From c4e0c14b355f9f448c5ff32551d4ad2f9b53e95e Mon Sep 17 00:00:00 2001
From: Bryson Jones <bkjones97@gmail.com>
Date: Sun, 29 Mar 2026 08:27:24 -0700
Subject: [PATCH] fix math rendering

---
 README.md | 14 ++++++++++++--
 1 file changed, 12 insertions(+), 2 deletions(-)

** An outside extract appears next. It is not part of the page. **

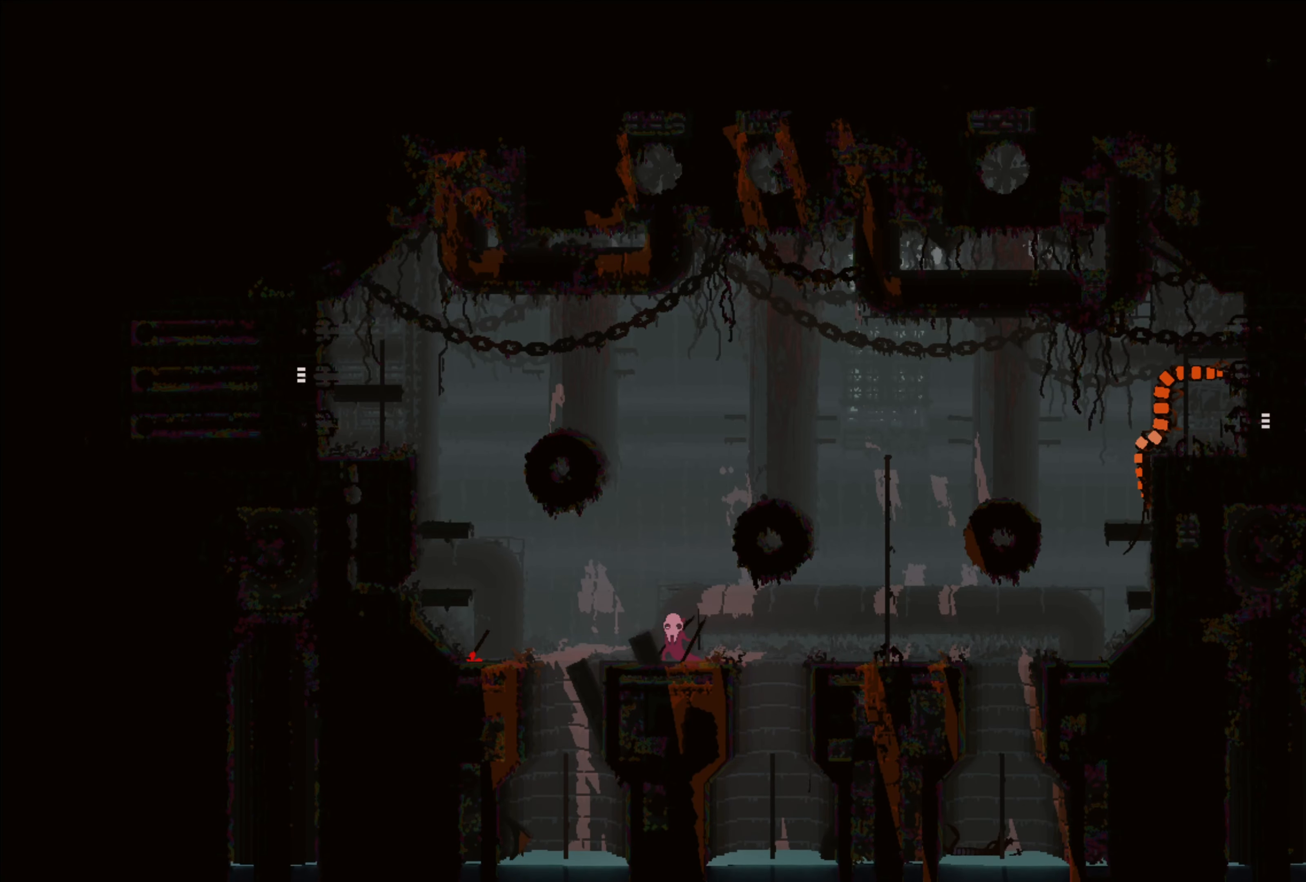
{"buttons": [], "left_stick": "down", "right_stick": "center", "events": [[67, "X", "up"], [334, "left_stick", "down"]]}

diff --git a/README.md b/README.md
index f68a95a..c01d745 100644
--- a/README.md
+++ b/README.md
@@ -273,13 +273,23 @@ Calculates advantage values $A^\pi(\mathbf{o}_t, \mathbf{a}_t)$ from offline tra
 
 #### 1. Post-Training (N-Step Lookahead)
 
-* **Formula:** $$A^\pi(\mathbf{o}_t, \mathbf{a}_t) = \sum_{t'=t}^{t+N-1} r'_{t'} + V^\pi(\mathbf{o}_{t+N}) - V^\pi(\mathbf{o}_t)$$
+**Formula:**
+
+```math
+A^\pi(\mathbf{o}_t, \mathbf{a}_t) = \sum_{t'=t}^{t+N-1} r'_{t'} + V^\pi(\mathbf{o}_{t+N}) - V^\pi(\mathbf{o}_t)
+```
+
 * **Configuration:** $N = 50$
 * **Execution:** Sum rewards over the $N$-step window, add the future value $V^\pi(\mathbf{o}_{t+N})$, and subtract the current value $V^\pi(\mathbf{o}_t)$.
 
 #### 2. Pre-Training (Full Episode)
 
-* **Formula:** $$A^\pi(\mathbf{o}_t, \mathbf{a}_t) = \sum_{t'=t}^{T} r'_{t'} - V^\pi(\mathbf{o}_t)$$
+**Formula:**
+
+```math
+A^\pi(\mathbf{o}_t, \mathbf{a}_t) = \sum_{t'=t}^{T} r'_{t'} - V^\pi(\mathbf{o}_t)
+```
+
 * **Configuration:** $N = T$ (where $T$ is the terminal episode step)
 * **Execution:** Calculate the empirical return from step $t$ to the episode's end, then subtract the baseline $V^\pi(\mathbf{o}_t)$.